3 – Be Reasonable: There’s nothing wrong with taking reasonable precautions concerning hygiene at a time like this. It’s not necessary to have 96 rolls of toilet paper, but being able to clean and disinfect your house is a good idea. Make sure you take reasonable precautions and use proper hygiene and social etiquette to do what you can to prevent further spread of the virus. Acting like there’s no threat is reckless and tells a watching world that you don’t care. Loving your neighbor will present itself through taking reasonable precautions.
4 – Be Wise Stewards: This might sound out of place at the moment, but with markets down, now is a great time to make wise financial decisions. Refinancing a house, investing in the stock market, making large purchases (such as a car), can be a good investment at the moment. Practically, such financial decisions can help local and national economies recover quicker from any short-term economic impact. Work with your financial professional to create a plan for making wise financial decisions at this moment in keeping with the principles of stewardship.

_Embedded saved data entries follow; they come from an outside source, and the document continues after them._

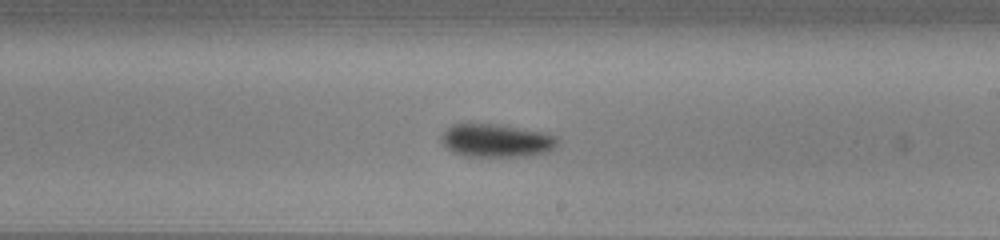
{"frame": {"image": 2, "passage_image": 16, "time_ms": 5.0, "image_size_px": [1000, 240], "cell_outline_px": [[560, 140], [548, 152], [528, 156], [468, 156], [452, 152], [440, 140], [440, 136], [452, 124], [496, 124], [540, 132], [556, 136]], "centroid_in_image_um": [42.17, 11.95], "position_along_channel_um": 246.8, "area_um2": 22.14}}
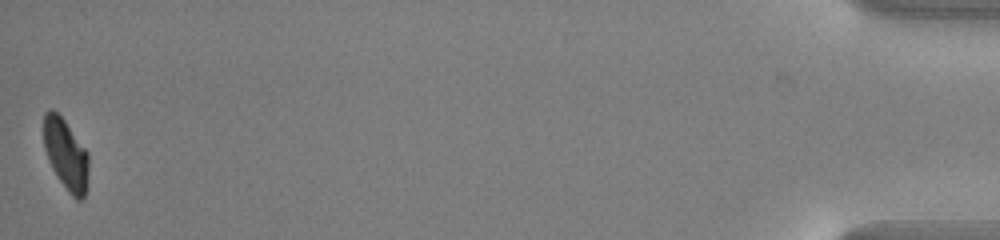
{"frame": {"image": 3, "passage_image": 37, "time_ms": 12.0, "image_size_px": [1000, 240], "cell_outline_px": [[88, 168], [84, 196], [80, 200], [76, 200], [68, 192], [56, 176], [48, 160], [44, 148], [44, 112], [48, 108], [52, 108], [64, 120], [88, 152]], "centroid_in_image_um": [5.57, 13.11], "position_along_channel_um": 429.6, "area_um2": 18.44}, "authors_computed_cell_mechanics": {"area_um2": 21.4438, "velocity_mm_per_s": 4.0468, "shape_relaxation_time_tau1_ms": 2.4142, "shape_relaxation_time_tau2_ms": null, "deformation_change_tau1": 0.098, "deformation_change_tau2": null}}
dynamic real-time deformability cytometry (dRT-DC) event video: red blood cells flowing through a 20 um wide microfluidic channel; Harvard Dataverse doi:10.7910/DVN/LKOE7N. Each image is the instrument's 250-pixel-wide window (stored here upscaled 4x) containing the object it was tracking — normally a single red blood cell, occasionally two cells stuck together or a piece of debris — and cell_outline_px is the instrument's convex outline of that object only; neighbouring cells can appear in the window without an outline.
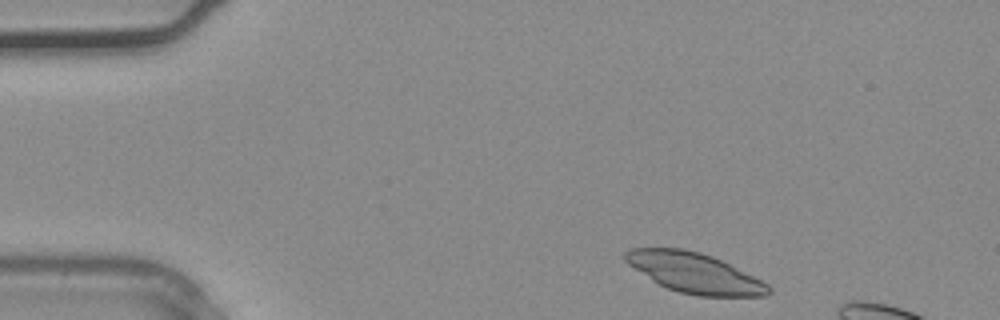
{"species": "common noctule bat (a hibernating species)", "species_latin": "Nyctalus noctula", "temperature_condition": "warm", "stored_images_in_passage": 6, "camera_frame_rate_fps": 3000, "um_per_image_px": 0.085, "animal": {"sex": "male", "body_mass_g": 20.4}, "frame": {"image": 1, "passage_image": 1, "time_ms": 0.0, "image_size_px": [1000, 320], "cell_outline_px": [[772, 292], [768, 296], [700, 296], [680, 292], [668, 288], [652, 280], [628, 264], [624, 260], [624, 252], [628, 248], [684, 248], [700, 252], [712, 256], [768, 284], [772, 288]], "centroid_in_image_um": [59.02, 23.19], "position_along_channel_um": 26.0, "area_um2": 33.12}}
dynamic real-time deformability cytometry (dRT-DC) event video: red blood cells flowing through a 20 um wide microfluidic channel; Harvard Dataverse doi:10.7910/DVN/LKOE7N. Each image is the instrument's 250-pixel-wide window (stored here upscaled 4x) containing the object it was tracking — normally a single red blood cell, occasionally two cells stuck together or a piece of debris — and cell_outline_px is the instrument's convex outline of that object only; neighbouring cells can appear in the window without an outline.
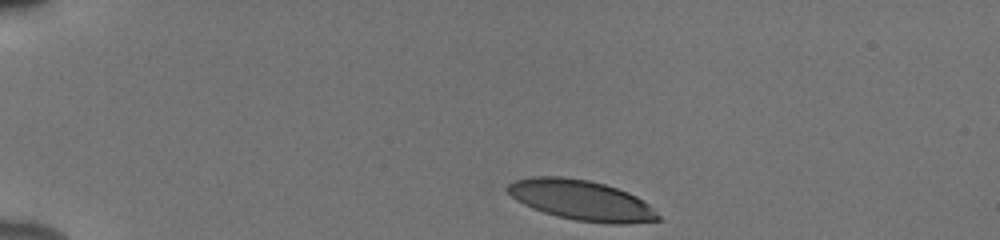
{"species": "human", "species_latin": "Homo sapiens", "temperature_condition": "cold", "stored_images_in_passage": 38, "camera_frame_rate_fps": 3000, "um_per_image_px": 0.085, "donor": {"sex": "male"}, "frame": {"image": 1, "passage_image": 1, "time_ms": 0.0, "image_size_px": [1000, 240], "cell_outline_px": [[664, 220], [628, 224], [612, 224], [576, 220], [556, 216], [532, 208], [516, 200], [504, 188], [508, 184], [516, 180], [532, 176], [560, 176], [588, 180], [604, 184], [628, 192], [636, 196], [648, 204]], "centroid_in_image_um": [49.43, 17.02], "position_along_channel_um": 35.6, "area_um2": 35.26}}
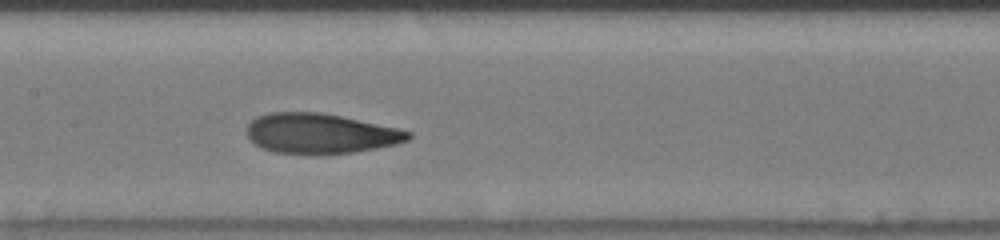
{"frame": {"image": 2, "passage_image": 18, "time_ms": 5.667, "image_size_px": [1000, 240], "cell_outline_px": [[412, 136], [408, 140], [396, 144], [356, 152], [328, 156], [316, 156], [276, 152], [264, 148], [256, 144], [248, 136], [248, 124], [256, 116], [268, 112], [320, 112], [400, 128], [412, 132]], "centroid_in_image_um": [27.27, 11.37], "position_along_channel_um": 180.1, "area_um2": 38.26}}
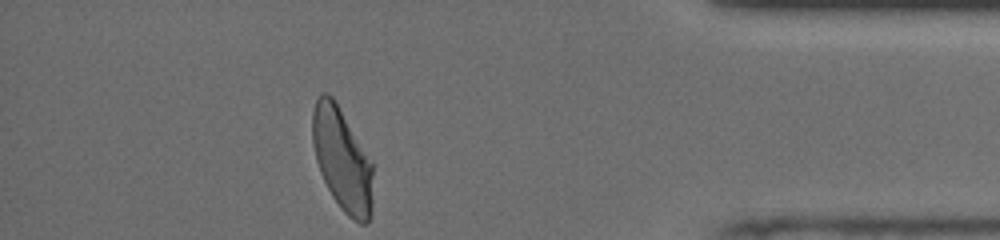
{"frame": {"image": 3, "passage_image": 38, "time_ms": 12.333, "image_size_px": [1000, 240], "cell_outline_px": [[372, 208], [368, 224], [360, 224], [352, 220], [340, 208], [332, 196], [320, 172], [316, 160], [312, 144], [312, 112], [316, 100], [320, 92], [328, 92], [332, 96], [372, 160]], "centroid_in_image_um": [29.08, 13.57], "position_along_channel_um": 406.1, "area_um2": 36.53}, "authors_computed_cell_mechanics": {"area_um2": 37.7434, "velocity_mm_per_s": 3.8488, "shape_relaxation_time_tau1_ms": 4.6482, "shape_relaxation_time_tau2_ms": 1.3817, "deformation_change_tau1": 0.1859, "deformation_change_tau2": 0.0788}}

5 – Support Your Local Community: Speaking of local economies; now is a great time to support yours. Amazon and Wal-Mart might feel a crunch, but they won’t be going out of business anytime soon. However, local small businesses face such a possibility. You can help by spending money at locally owned and operated businesses. Eat local, shop local, tip a little extra, and look for local proprietors that would greatly appreciate your support during a slower economic time. Doing so can help reduce the possibility of a recession due to the virus shutdown.
People of faith should not be known for fear and panic. It’s okay to have legitimate concerns and take measured steps to protect ourselves. It’s not appropriate to panic and forget that our faith is not in markets and economies, but in a sovereign God that promises to never leave us or forsake us.
It is at these moments that Christians have historically risen to the challenges before them to extend a helping hand and serve those in need. Many well-known charities were founded by Christians seeing a need and being willing to fill it (The Salvation Army, Compassion International, and Samaritan’s Purse). Now is not the time to change this trend, now is the time for people of faith to strengthen their faith and make it clear that fear does not control us.
What we don’t need right now is panicked reactions and social media assaults. Resist the temptation to argue about the cause, government actions, or anything else lacing an eternal perspective. Work diligently to be the person in your community being proactive in helping others, staying healthy, and exercising wise stewardship. Your community needs you right now and the eternal impact of your actions will far outweigh the temporary fallout of COVID-19. Remember, faith without works is dead.